The new book will be published in 2019 by Cornell University Press in upstate New York. Titled "Earth Emotions," the scholarly yet very readable tome is an overview of Albrecht's takes on his scholarly and public contributions to ''solastalgia'' -- an important word he coined -- other psychoterratic issues and the Symbiocene.

Dr Albrecht retired as professor of sustainability at Murdoch University in Perth, Western Australia in June 2014 and is now an Honorary Fellow in the School of Geosciences, The University of Sydney. He is an environmental philosopher with both theoretical and applied interests in the relationship between ecosystems and human health, broadly defined. He has pioneered the research domain of ‘psychoterratic’ or Earth-related mental health and emotional conditions with his concept of ''solastalgia’' or the lived experience of negative environmental change.

As early as 2010 and even more so now in 20128, the coinage of "solastalgia" has become accepted worldwide as a key concept in understanding the impact of environmental change in academic, creative arts, social impact assessment and legal contexts. So fans of the Australian visionary will surely be looking forward to the publication of the new book in 2019.
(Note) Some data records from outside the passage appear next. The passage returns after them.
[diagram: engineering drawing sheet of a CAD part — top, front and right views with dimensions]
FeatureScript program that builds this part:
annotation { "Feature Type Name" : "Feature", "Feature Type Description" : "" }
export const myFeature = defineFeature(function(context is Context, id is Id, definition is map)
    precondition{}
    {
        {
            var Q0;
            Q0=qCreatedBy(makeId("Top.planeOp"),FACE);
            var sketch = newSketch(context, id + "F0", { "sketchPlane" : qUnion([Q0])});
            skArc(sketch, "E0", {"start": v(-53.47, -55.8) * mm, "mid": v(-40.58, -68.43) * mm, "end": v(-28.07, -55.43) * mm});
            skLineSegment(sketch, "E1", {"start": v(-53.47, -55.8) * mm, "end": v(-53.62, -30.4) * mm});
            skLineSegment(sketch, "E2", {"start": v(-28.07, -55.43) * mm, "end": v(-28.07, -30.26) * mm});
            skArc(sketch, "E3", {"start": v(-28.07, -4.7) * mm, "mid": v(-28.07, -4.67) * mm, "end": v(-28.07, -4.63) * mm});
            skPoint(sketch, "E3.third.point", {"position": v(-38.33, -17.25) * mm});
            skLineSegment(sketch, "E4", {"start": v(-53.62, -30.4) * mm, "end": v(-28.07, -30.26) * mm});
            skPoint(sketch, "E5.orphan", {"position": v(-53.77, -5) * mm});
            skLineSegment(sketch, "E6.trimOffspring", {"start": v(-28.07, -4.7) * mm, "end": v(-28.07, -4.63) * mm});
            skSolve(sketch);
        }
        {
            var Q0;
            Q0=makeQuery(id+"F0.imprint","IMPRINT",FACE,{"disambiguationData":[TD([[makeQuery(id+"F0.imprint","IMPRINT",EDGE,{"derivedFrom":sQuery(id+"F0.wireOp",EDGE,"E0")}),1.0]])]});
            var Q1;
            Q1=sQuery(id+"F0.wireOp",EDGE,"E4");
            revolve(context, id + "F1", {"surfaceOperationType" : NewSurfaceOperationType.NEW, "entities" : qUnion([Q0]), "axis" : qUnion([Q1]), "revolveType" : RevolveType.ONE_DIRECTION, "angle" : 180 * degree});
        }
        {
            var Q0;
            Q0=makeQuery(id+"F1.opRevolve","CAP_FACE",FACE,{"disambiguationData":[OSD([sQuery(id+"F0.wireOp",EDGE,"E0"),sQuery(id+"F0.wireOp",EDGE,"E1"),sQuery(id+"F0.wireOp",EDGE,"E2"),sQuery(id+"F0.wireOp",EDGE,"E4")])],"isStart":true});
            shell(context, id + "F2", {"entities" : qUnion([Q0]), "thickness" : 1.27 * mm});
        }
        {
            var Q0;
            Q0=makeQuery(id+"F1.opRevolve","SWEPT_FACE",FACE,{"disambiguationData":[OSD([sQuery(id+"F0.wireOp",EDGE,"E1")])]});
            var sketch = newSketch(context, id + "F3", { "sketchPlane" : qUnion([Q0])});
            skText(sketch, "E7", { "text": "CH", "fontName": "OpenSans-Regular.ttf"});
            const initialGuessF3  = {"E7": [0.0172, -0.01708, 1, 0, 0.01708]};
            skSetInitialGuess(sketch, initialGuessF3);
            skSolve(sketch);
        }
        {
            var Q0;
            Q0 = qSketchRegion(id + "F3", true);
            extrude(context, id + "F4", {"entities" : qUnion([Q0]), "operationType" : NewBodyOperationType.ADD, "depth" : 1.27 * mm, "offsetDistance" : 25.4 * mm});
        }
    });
In a recent email exchange online I had with the professor about these issues, Dr Albrecht wrote:

"Great to hear from you, Dan. I am retired at Wallaby Farm in NSW (at age 65). I call myself a 'farmosopher' now as I combine gardening with thinking. I also call myself a professor of 'sumbiology'. Marc Bekoff suggested that distress for a loss of species within a home environment is also a form of solastalgia, but I think such a loss deserves its own word. I will include the word you coined 'speciestalgia' in my psychoterratic typology from now on with due acknowledgement to you. Like solastalgia, it is a word that is much needed."

He told me about the new book he has written and its future publication in America by the university press at Cornell. In our email chat, I had mentioned to Glenn that I had coined a word I was calling "speciestalgia" to represent the distress we feel locally and worldwide for the loss of species due to global warming and other events.

My earlier blog post at this news platform, ''In a world where species are disappearing and going extinct at an alarming rate, a new ecology term has been coined: 'speciestalgia''' can be found here. I sent the link to Professor Albrecht, and that is how our email exchange transpired.

Dr Albrecht's own blog can be found here.

I am eagerly looking forward to his new book and have written to Cornell University Press for a link.